4.7.14

L’open space m’a tuer – Alexandre des Isnards et Thomas Zuber



Derrière ce titre racoleur qui fait référence à l’assassinat jamais résolu de la vieille dame de Nice, se cache un pamphlet contre les méthodes des entreprises informatiques en général envers leurs jeunes embauchés.

Construit sur le fruit des observations personnelles des auteurs, largement complétées par les contributions motivées de leurs réseaux, ce livre donne une image désastreuse, et déformée, du monde de l’entreprise moderne. C’est à croire que les employeurs des grandes entreprises de conseil et d’informatique n’ont d’autres buts que de presser le citron à leurs collaborateurs pour les jeter le plus vite possible ensuite.

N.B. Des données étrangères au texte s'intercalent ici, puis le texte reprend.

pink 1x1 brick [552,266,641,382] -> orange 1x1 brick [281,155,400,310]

C’est donc un procès à charge qui est instruit par accolage d’anecdotes ou d’histoires personnelles. Même si, comme partout ailleurs, il existe des comportements condamnables et des dérives, je puis assurer que ce n’est pas la pratique institutionnelle de cette Industrie. Voilà donc un livre trompeur et fort peu recommandable.

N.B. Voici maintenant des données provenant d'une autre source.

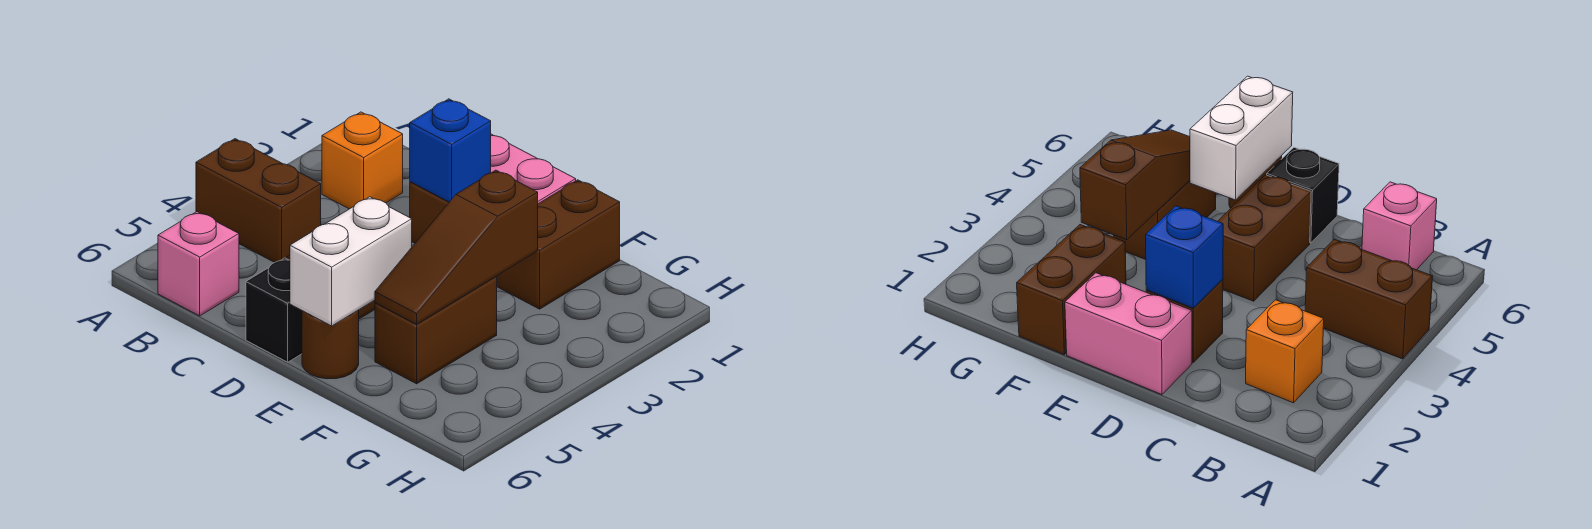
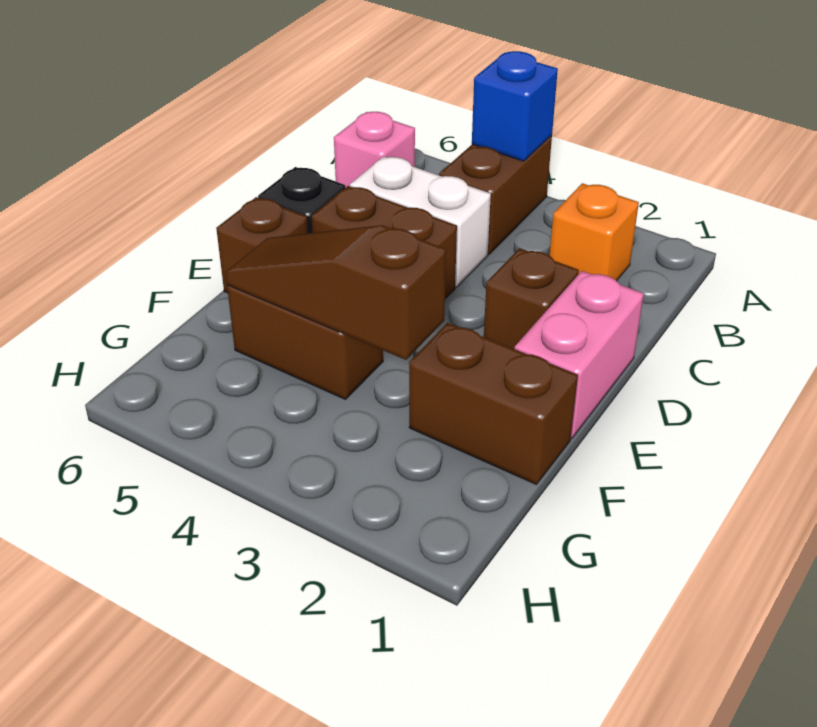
blue 1x1 brick [410,99,491,202] -> blue 1x1 brick moved to [472,51,558,161]
white 1x2 brick [290,197,412,326] -> white 1x2 brick moved to [350,157,491,287]
brown 1x1 round brick [302,310,359,379] -> brown 1x1 brick [216,197,308,293]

Etant dans le métier depuis 28 ans et dans des fonctions de responsabilités importantes depuis 15 ans, je pense pouvoir prétendre savoir de quoi il retourne. Il est vrai que j’ai pu observer par moi-même des situations à la limite du harcèlement. Elles sont le plus souvent l’expression de managers en butée de capacités et qui, de ce fait, seront les victimes suivantes de leurs pratiques inacceptables.

Comment croire qu’une profession qui emploie des centaines de milliers de collaborateurs en France n’aurait d’autres buts que de dégoûter les jeunes embauchés qu’elles ont par ailleurs eu le plus grand mal à recruter ? C’est juste stupide.

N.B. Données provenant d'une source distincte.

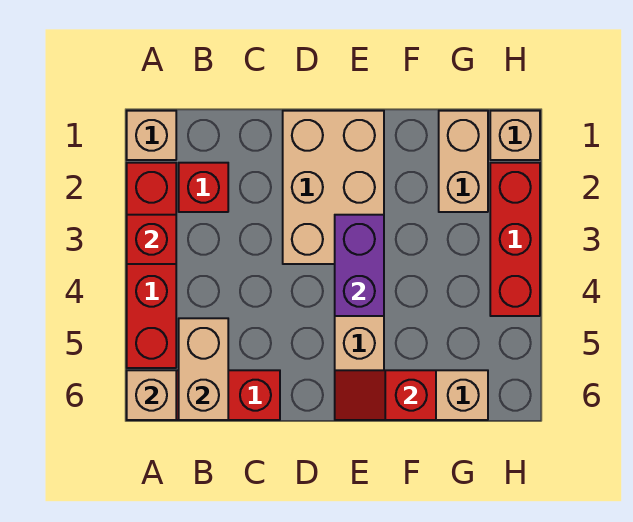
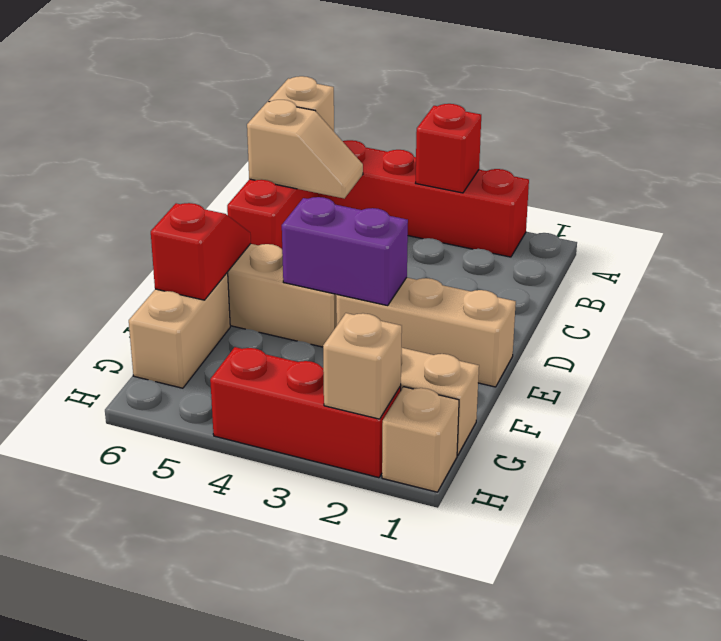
tan 1x1 brick [127,111,176,160] -> tan 1x1 brick moved to [323,313,402,419]
red 1x1 brick [179,163,228,212] -> none
tan 1x2 brick [179,318,228,420] -> tan 1x2 slope [247,100,363,198]
tan 2x3 brick [283,111,384,264] -> tan 1x3 brick [336,278,516,387]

Il est regrettable que ce livre, par ailleurs assez mal écrit, fasse l’impasse sur la moindre démarche scientifique et ne donne pas la parole à ceux contre qui il s’adresse. Il ne pourra séduire que les convertis d’avance mais ne peut en aucun cas se prétendre représentatif d’une norme professionnelle. La seule réalité est que le monde du travail moderne et occidental est beaucoup plus demandeur qu’il ne l’était il y a vingt ou trente ans. En sont la cause la rapidité des mutations technologiques, la pression incessante de la concurrence, l’exigence croissante des clients et c’est cela qui engendre une pression effectivement considérablement plus forte qu’elle ne l’a jamais été. Sauf à remettre en cause notre société et à se voiler la face sur la détermination des pays asiatiques à prendre la main (et là, je parle d’expérience, la pression n’a rien à voir !), c’est un fait établi avec lequel il faut composer. Il requiert capacité à s’adapter, à travailler en équipe, à faire preuve d’imagination et de créativité renouvelée pour conserver un avantage concurrentiel déterminant. Si un jeune diplômé n’y est pas prêt, il y aura inadéquation avec le monde du travail privé, quelque soit l’industrie. C’est sans doute la seule chose à retenir de cette navrante lecture.